→ **DATASET RECORDS**

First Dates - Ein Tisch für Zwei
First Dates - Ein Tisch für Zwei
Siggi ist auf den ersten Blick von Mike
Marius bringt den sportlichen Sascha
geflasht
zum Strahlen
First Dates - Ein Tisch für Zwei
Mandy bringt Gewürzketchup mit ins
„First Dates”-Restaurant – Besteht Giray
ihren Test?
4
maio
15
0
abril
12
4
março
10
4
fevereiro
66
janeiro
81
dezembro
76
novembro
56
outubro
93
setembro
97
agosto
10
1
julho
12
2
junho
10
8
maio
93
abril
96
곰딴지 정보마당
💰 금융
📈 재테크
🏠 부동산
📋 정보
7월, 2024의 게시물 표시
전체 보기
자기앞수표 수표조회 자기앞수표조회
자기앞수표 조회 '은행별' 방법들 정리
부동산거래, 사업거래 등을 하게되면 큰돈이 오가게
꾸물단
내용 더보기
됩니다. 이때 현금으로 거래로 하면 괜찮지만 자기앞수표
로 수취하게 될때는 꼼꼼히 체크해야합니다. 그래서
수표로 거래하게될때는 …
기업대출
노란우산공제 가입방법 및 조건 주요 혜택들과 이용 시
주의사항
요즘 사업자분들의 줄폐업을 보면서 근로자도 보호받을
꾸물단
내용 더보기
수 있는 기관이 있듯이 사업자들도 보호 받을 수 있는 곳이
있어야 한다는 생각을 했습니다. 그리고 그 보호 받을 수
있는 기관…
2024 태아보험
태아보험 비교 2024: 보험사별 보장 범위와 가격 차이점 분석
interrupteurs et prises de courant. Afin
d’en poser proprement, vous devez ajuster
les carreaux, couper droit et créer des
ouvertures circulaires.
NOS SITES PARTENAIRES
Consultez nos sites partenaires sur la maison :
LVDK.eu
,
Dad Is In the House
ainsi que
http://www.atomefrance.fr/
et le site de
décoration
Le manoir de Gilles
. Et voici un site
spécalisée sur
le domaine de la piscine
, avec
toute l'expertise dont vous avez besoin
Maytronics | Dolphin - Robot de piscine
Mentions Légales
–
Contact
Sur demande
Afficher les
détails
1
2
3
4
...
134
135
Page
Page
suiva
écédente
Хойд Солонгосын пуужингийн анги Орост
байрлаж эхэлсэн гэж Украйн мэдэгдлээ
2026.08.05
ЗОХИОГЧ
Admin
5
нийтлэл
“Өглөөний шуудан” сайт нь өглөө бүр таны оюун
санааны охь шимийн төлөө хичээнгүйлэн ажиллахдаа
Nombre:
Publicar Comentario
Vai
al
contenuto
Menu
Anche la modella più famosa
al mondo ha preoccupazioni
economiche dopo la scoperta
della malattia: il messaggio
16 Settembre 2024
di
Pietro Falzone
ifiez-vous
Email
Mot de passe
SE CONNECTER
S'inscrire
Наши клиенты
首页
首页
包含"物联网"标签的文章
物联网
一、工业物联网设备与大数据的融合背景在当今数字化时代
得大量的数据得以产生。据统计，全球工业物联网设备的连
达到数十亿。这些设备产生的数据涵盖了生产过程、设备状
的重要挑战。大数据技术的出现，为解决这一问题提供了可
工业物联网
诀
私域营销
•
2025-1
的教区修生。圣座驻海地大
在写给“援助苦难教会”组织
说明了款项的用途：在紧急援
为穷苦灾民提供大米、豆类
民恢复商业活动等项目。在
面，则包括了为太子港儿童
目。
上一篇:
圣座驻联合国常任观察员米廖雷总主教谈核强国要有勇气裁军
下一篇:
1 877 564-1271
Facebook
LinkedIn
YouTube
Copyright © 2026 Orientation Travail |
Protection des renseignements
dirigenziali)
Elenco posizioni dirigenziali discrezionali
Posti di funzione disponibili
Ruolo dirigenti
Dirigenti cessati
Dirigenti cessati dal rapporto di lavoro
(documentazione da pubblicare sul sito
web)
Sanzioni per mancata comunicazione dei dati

→ **WHAT IS NEEDED**
Reproduce the whole listing verbatim, leaving every line as it was.

→ **EXERCISE SOLUTION**
First Dates - Ein Tisch für Zwei
First Dates - Ein Tisch für Zwei
Siggi ist auf den ersten Blick von Mike
Marius bringt den sportlichen Sascha
geflasht
zum Strahlen
First Dates - Ein Tisch für Zwei
Mandy bringt Gewürzketchup mit ins
„First Dates”-Restaurant – Besteht Giray
ihren Test?
4
maio
15
0
abril
12
4
março
10
4
fevereiro
66
janeiro
81
dezembro
76
novembro
56
outubro
93
setembro
97
agosto
10
1
julho
12
2
junho
10
8
maio
93
abril
96
곰딴지 정보마당
💰 금융
📈 재테크
🏠 부동산
📋 정보
7월, 2024의 게시물 표시
전체 보기
자기앞수표 수표조회 자기앞수표조회
자기앞수표 조회 '은행별' 방법들 정리
부동산거래, 사업거래 등을 하게되면 큰돈이 오가게
꾸물단
내용 더보기
됩니다. 이때 현금으로 거래로 하면 괜찮지만 자기앞수표
로 수취하게 될때는 꼼꼼히 체크해야합니다. 그래서
수표로 거래하게될때는 …
기업대출
노란우산공제 가입방법 및 조건 주요 혜택들과 이용 시
주의사항
요즘 사업자분들의 줄폐업을 보면서 근로자도 보호받을
꾸물단
내용 더보기
수 있는 기관이 있듯이 사업자들도 보호 받을 수 있는 곳이
있어야 한다는 생각을 했습니다. 그리고 그 보호 받을 수
있는 기관…
2024 태아보험
태아보험 비교 2024: 보험사별 보장 범위와 가격 차이점 분석
interrupteurs et prises de courant. Afin
d’en poser proprement, vous devez ajuster
les carreaux, couper droit et créer des
ouvertures circulaires.
NOS SITES PARTENAIRES
Consultez nos sites partenaires sur la maison :
LVDK.eu
,
Dad Is In the House
ainsi que
http://www.atomefrance.fr/
et le site de
décoration
Le manoir de Gilles
. Et voici un site
spécalisée sur
le domaine de la piscine
, avec
toute l'expertise dont vous avez besoin
Maytronics | Dolphin - Robot de piscine
Mentions Légales
–
Contact
Sur demande
Afficher les
détails
1
2
3
4
...
134
135
Page
Page
suiva
écédente
Хойд Солонгосын пуужингийн анги Орост
байрлаж эхэлсэн гэж Украйн мэдэгдлээ
2026.08.05
ЗОХИОГЧ
Admin
5
нийтлэл
“Өглөөний шуудан” сайт нь өглөө бүр таны оюун
санааны охь шимийн төлөө хичээнгүйлэн ажиллахдаа
Nombre:
Publicar Comentario
Vai
al
contenuto
Menu
Anche la modella più famosa
al mondo ha preoccupazioni
economiche dopo la scoperta
della malattia: il messaggio
16 Settembre 2024
di
Pietro Falzone
ifiez-vous
Email
Mot de passe
SE CONNECTER
S'inscrire
Наши клиенты
首页
首页
包含"物联网"标签的文章
物联网
一、工业物联网设备与大数据的融合背景在当今数字化时代
得大量的数据得以产生。据统计，全球工业物联网设备的连
达到数十亿。这些设备产生的数据涵盖了生产过程、设备状
的重要挑战。大数据技术的出现，为解决这一问题提供了可
工业物联网
诀
私域营销
•
2025-1
的教区修生。圣座驻海地大
在写给“援助苦难教会”组织
说明了款项的用途：在紧急援
为穷苦灾民提供大米、豆类
民恢复商业活动等项目。在
面，则包括了为太子港儿童
目。
上一篇:
圣座驻联合国常任观察员米廖雷总主教谈核强国要有勇气裁军
下一篇:
1 877 564-1271
Facebook
LinkedIn
YouTube
Copyright © 2026 Orientation Travail |
Protection des renseignements
dirigenziali)
Elenco posizioni dirigenziali discrezionali
Posti di funzione disponibili
Ruolo dirigenti
Dirigenti cessati
Dirigenti cessati dal rapporto di lavoro
(documentazione da pubblicare sul sito
web)
Sanzioni per mancata comunicazione dei dati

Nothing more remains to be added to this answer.